What is needed is a verbatim copy of the data, minus the pictures.

=== Begin Enclosure ===

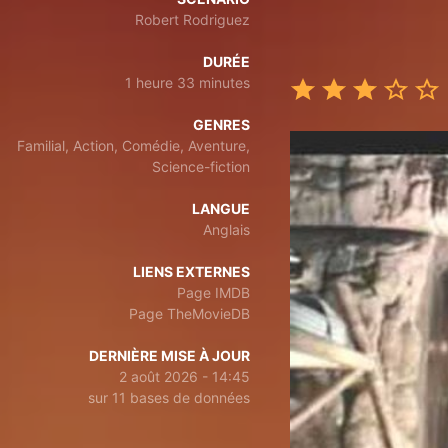
Robert Rodriguez
DURÉE
1 heure 33 minutes
GENRES
Familial, Action, Comédie, Aventure,
Science-fiction
LANGUE
Anglais
LIENS EXTERNES
Page IMDB
Page TheMovieDB
DERNIÈRE MISE À JOUR
2 août 2026 - 14:45
sur 11 bases de données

=== End Enclosure ===

▸ Problem solution
Robert Rodriguez
DURÉE
1 heure 33 minutes
GENRES
Familial, Action, Comédie, Aventure,
Science-fiction
LANGUE
Anglais
LIENS EXTERNES
Page IMDB
Page TheMovieDB
DERNIÈRE MISE À JOUR
2 août 2026 - 14:45
sur 11 bases de données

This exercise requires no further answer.